Le istruzioni per l’uso dell’intera linea di produzione devono contenere informazioni su tutte le operazioni di servizio eseguite con l’impiego delle piattaforme di servizio. Tali istruzioni devono descrivere in dettaglio come utilizzare in sicurezza le piattaforme e come eseguire le operazioni di servizio, al fine di garantire la conformità alle norme di sicurezza e ridurre al minimo il rischio di incidenti.

Le piattaforme di servizio conformi alle norme UNI EN ISO 14122 sono un elemento essenziale per garantire un accesso sicuro alle macchine negli impianti industriali. Gli ingegneri devono conoscere a fondo i requisiti di tali norme per progettare, costruire e utilizzare le piattaforme di lavoro secondo i più elevati standard di sicurezza. Il rispetto di questi requisiti riduce al minimo il rischio di incidenti e garantisce un ambiente di lavoro sicuro.

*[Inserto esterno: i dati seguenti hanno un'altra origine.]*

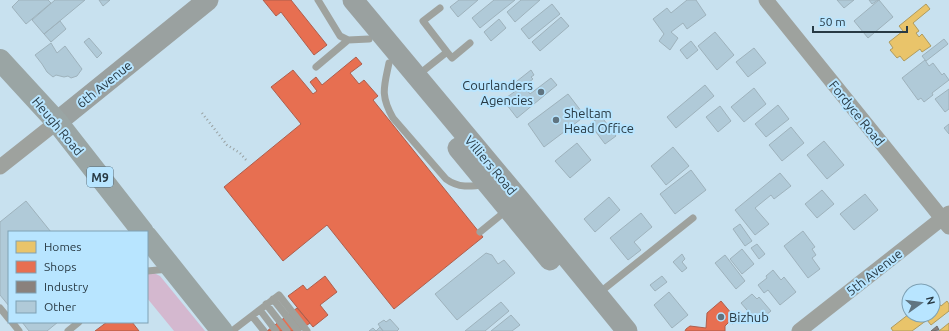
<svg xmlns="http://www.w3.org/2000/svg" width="949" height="331" font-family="Ubuntu,sans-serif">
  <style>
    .green { fill: #d4b8cf }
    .homes { fill: #e9c46a; stroke: #af9b5f }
    .shops { fill: #e76f51; stroke: #ae5f4d }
    .industry { fill: #8a817c; stroke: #6d6c6b }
    .building { fill: #b0cad8; stroke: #9eb2bc }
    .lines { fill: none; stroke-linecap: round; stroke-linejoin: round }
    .path { stroke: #98a0a1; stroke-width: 2.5; stroke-dasharray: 1 3; stroke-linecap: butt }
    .lane { stroke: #9ea29e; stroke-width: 7 }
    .street { stroke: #9ea29e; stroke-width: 15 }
    .secondary { stroke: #9aa1a0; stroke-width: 21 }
    .primary { stroke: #9aa5a4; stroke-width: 22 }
    .poi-dot { fill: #607480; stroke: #b8e5ff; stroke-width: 1.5 }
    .labels { text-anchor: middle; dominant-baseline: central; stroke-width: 4; stroke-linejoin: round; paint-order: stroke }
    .shield { fill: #b8e5ff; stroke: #536d7c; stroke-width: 1 }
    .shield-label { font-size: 12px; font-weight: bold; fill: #283a44 }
    .street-label { font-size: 13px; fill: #283a44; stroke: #b8e5ff }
    .poi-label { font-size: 13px; fill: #283a44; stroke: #b8e5ff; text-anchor: start }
  </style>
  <rect width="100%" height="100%" fill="#c8e1ef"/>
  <path class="green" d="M147,273H154L160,276L205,331H174L147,298Z"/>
  <path class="homes" d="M926,4L930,9L913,23L919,31L916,33L919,37L922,34L931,46L922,52L920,49L904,61L900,56L897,58L890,50L893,48L889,42L903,31L899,26Z
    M933,296L941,306L947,301L949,304V311L931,325L927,320L912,331H893L891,328L909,314L933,315Z
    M949,323V331H939Z"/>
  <path class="shops" d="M263,0H291L327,45L314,55L281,12L276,16Z
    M356,57L362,64L350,73L359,84L364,80L378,96L373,100L483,237L394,309L327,225L283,261L224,187L301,124L271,87L293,70L313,94L317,91L310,82L316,77L322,85Z
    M325,276L337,292L320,305L328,315L313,327L288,296L303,285L307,290Z
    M721,301L737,320L732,324L730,321L725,326V331H685L686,329L690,326L706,328L707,313Z
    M297,308L310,323L299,331H267Z
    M107,322H132L139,331H95Z"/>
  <path class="industry" d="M937,326L939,330L931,331Z"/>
  <path class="building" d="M19,0H48L51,3L26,24L12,7Z
    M55,0H85L44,34L32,20Z
    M99,0H110L103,6Z
    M459,0H478L458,17L450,7Z
    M494,0H515L480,28L472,18Z
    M521,0H540L515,22L507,12Z
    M687,0H696L706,15L687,29L683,23L671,32L678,38L670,50L659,41L664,34L653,19L667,8L671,13Z
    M837,0H854L844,8Z
    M869,0H878L872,4Z
    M879,0L893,17L868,38L854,21Z
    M552,4L560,14L529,39L521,29Z
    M561,17L569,26L540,51L532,42Z
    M499,19L506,28L491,41L484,32Z
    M60,21L66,29L51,42L44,34Z
    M715,32L734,55L717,70L698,46Z
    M89,38L102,53L97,58L84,42Z
    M944,39L948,44L926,61L922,56Z
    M691,41L698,50L687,59L680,50Z
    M51,43L57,53L65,46L82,69L77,76L71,78L68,76L64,77L56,75L53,77L47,72L42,64L35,55Z
    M754,48L766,63L748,77L736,62Z
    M925,60L929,66L933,63L942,75L944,73L949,80L932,93L933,95L924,102L921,98L918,100L902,78Z
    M531,70L534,75L531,77L533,79L524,86L530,94L551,78L557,85L517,118L503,100L517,90L512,85Z
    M705,85L714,96L676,128L667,117Z
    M754,88L766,104L744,122L731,107Z
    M949,89V109L945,112L935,99Z
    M568,94L585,116L544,147L528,124Z
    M778,105L789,119L766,137L755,124Z
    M720,106L731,121L718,132L706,117Z
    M601,116L616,136L605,144L590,124Z
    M949,124V134L944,128Z
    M791,127L804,143L782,161L769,145Z
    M824,141L844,165L827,179L807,155Z
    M577,143L591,160L570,178L555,161Z
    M673,147L689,166L666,185L651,166Z
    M691,170L706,190L675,214L660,194Z
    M780,173L791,186L774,199L771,195L755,208L769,224L755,235L735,210Z
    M822,190L834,204L817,218L805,204Z
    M865,194L878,210L854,230L840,214Z
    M609,197L620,210L595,232L584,219Z
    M26,201L51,232H9V306L0,295V222Z
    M641,213L652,227L634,242L641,250L628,260L610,238Z
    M740,224L752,241L745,246L733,229Z
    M803,231L815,247L812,249L816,255L812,258L820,269L808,278L784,246Z
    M757,244L765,254L759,259L751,248Z
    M742,249L754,264L742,274L730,259Z
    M486,253L492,255L498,264L504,260L515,273L457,320L435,294Z
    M682,254L685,259L682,262L687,268L682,272L673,262Z
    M725,255L745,281L736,289L715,263Z
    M773,270L781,280L784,277L796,292L780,305L768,290L764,293L758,285L767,278L766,276Z
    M662,276L667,282L655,291L650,285Z
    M669,292L688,315L672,328L654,305Z
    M752,294L757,299L759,297L771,311L757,322L741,303Z
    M501,302L509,311L485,331H465Z
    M511,315L520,325L512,331H491Z
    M390,319L399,329L397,331H383L378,324L384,320L386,322Z
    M22,322H58L47,331H29Z
    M380,327L383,331H369L373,328L376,331Z"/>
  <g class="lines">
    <path class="path" d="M202,113L227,145L240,153L247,161"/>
    <path class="lane" d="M318,0L340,36L348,40L369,39
      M447,52L452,58L470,43
      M389,63C384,87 380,95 393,118L446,179C458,188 471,187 485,184
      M316,67L348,40
      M418,75L447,52L423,21L440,8
      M480,232L507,210
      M147,271L169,269
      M599,293L693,218
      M273,299L298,331
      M266,304L287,331
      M0,308L9,319
      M260,310L276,331
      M252,316L264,331
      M12,322L19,331
      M68,331L79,322
      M232,331L279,295L307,331"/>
    <path class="street" d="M766,0L949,227
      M0,167L57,122
      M799,331L949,213"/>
    <path class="secondary" d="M353,0L520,200L627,331
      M57,122L208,0
      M458,148L550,260"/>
    <path class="primary" d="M0,60L57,122L143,232
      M147,237L222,331"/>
  </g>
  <g class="poi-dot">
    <circle cx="541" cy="92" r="4"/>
    <circle cx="556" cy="120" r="4"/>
    <circle cx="721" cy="317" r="4"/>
  </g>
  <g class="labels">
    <rect class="shield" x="87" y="167" width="26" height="20" rx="3"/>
    <g class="shield-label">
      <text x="100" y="177">M9</text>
    </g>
    <g class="street-label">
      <text transform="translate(104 84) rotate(-39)">6th Avenue</text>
      <text transform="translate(857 113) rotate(51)">Fordyce Road</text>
      <text transform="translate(58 126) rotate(50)">Heugh Road</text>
      <text transform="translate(491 165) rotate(50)">Villiers Road</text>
      <text transform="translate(874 272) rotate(-38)">5th Avenue</text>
    </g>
    <g class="poi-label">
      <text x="533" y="85" text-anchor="end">Courlanders<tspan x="533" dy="15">Agencies</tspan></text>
      <text x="564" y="113">Sheltam<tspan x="564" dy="15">Head Office</tspan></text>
      <text x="729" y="317">Bizhub</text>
    </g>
  </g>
  <rect x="8" y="231" width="140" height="92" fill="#b8e5ff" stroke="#7ea1b4"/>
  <rect x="16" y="241" width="20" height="12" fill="#e9c46a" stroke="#7ea1b4"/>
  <text x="44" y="251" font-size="12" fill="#283a44">Homes</text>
  <rect x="16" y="261" width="20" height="12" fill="#e76f51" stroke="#7ea1b4"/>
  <text x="44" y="271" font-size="12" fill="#283a44">Shops</text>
  <rect x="16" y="281" width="20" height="12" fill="#8a817c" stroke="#7ea1b4"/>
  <text x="44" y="291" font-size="12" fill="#283a44">Industry</text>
  <rect x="16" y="301" width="20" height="12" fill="#b0cad8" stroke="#7ea1b4"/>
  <text x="44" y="311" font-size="12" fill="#283a44">Other</text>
  <g transform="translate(921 303) rotate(76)"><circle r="19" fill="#b8e5ff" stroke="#7ea1b4"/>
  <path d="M0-3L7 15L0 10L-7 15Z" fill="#607480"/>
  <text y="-6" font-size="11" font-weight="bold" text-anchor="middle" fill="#283a44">N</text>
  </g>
  <path d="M813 26v6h94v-6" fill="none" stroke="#283a44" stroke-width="2"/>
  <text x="819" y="26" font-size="12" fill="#283a44" stroke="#b8e5ff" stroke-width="3" paint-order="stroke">50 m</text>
</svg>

Piattaforme di servizio: accesso sicuro alle macchine

Le piattaforme di servizio come mezzi di accesso permanenti alle macchine sono disciplinate dalla norma UNI EN ISO 14122. La norma è articolata in quattro parti, che riguardano tra l’altro piattaforme e passaggi, scale e scale fisse.

La norma UNI EN ISO 14122 è armonizzata con la Direttiva Macchine 2006/42/CE. La sua applicazione contribuisce a soddisfare i requisiti della direttiva e a ottenere la marcatura CE.

Le superfici di lavoro delle piattaforme devono resistere ad almeno 1,5 kN/m², mentre i passaggi ad almeno 2,5 kN/m². La larghezza della piattaforma non deve essere inferiore a 600 mm e i passaggi devono avere una larghezza di almeno 500 mm.

I materiali devono essere resistenti alla corrosione, all’umidità e alle temperature estreme; si raccomandano acciaio inox, alluminio o materiali compositi. Le superfici devono essere antiscivolo, ad esempio forate o bugnate.

I parapetti di protezione devono avere un’altezza di almeno 1100 mm, la distanza massima tra i correnti è di 500 mm e la resistenza al carico orizzontale deve essere di almeno 300 N per metro. I fermapiede devono avere un’altezza minima di 100 mm ed essere installati a non più di 10 mm dal piano di calpestio.